### Available data
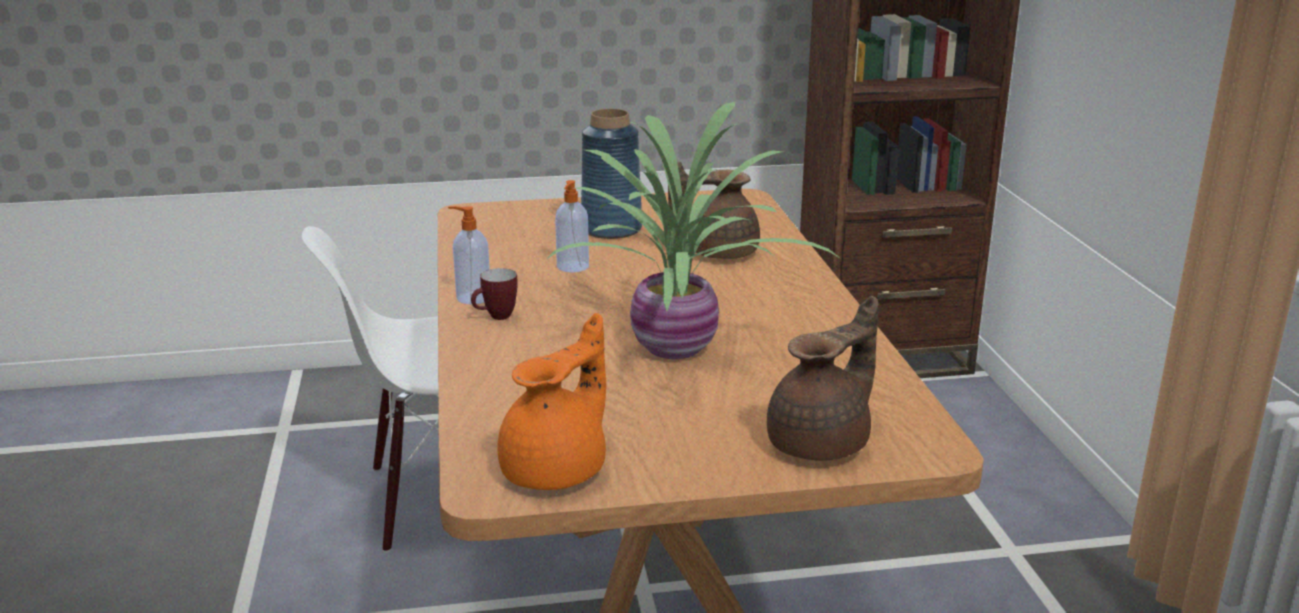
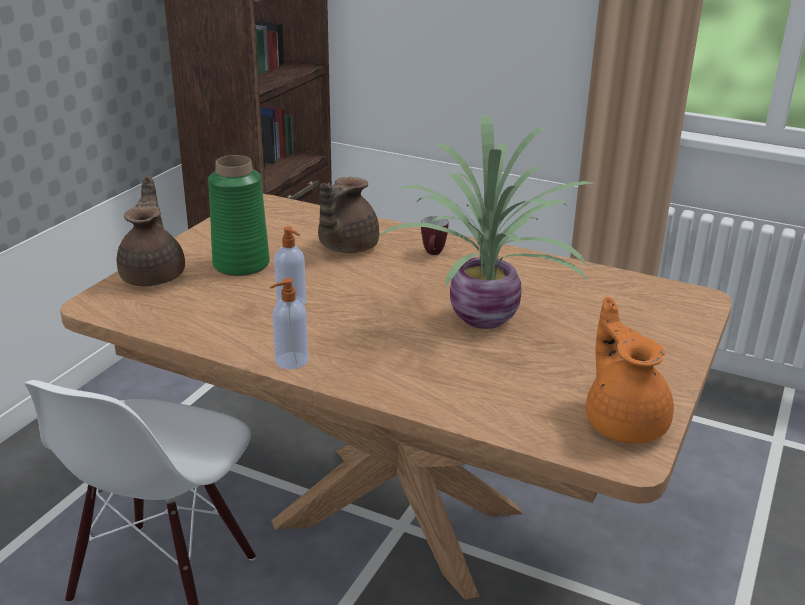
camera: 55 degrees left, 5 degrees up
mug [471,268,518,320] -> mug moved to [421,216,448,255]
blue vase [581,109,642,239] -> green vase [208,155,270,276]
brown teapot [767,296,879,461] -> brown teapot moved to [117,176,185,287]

--

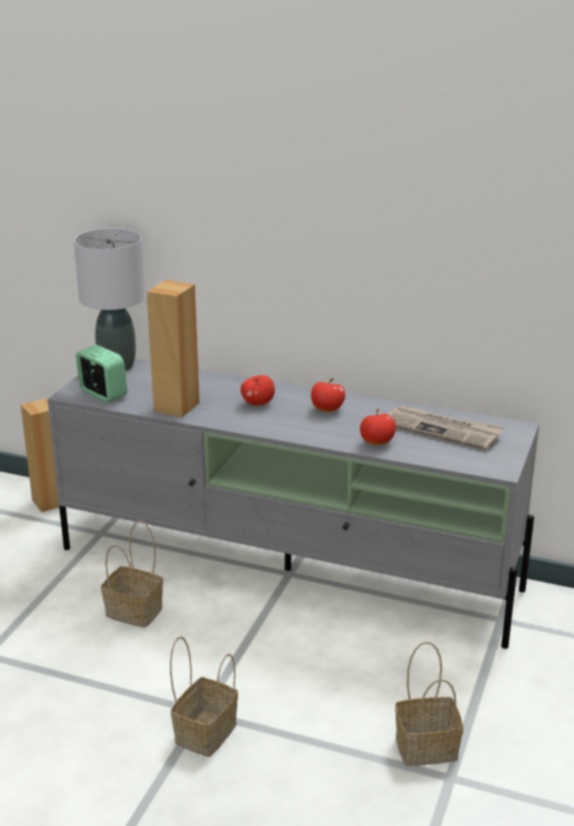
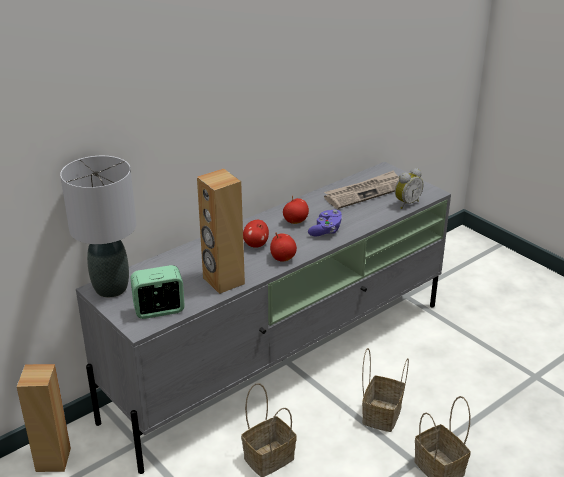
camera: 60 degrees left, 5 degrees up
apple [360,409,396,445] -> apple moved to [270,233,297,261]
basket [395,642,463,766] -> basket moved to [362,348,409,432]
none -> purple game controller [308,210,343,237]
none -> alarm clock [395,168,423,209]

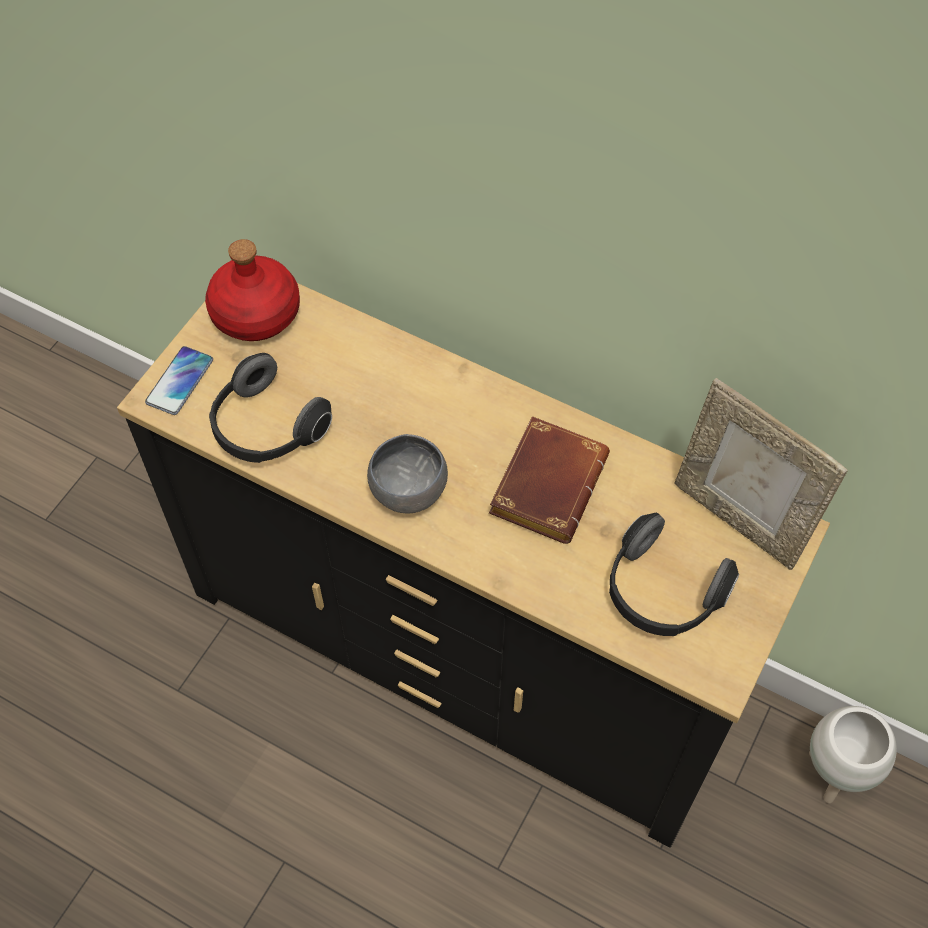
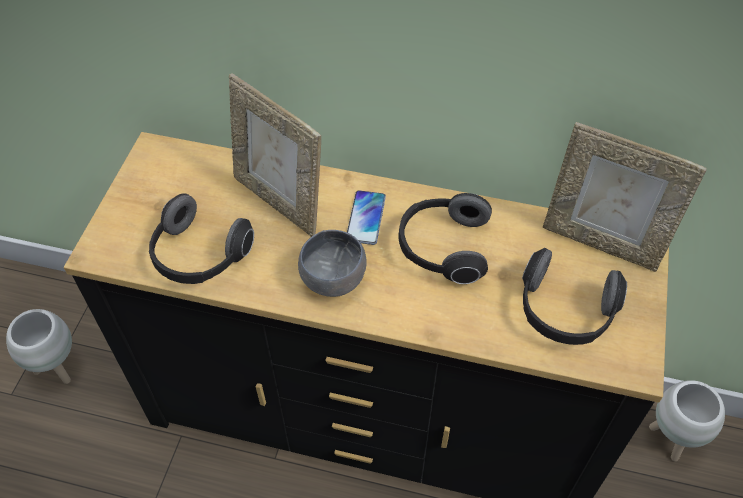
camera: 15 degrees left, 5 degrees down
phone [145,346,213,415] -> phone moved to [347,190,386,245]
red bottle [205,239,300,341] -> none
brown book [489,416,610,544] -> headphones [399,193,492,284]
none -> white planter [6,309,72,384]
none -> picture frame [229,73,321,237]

### Exercise
Among the entries above, which lines include "left"? List them all.

### Solution for this problem
camera: 55 degrees left, 5 degrees up
camera: 60 degrees left, 5 degrees up
camera: 15 degrees left, 5 degrees down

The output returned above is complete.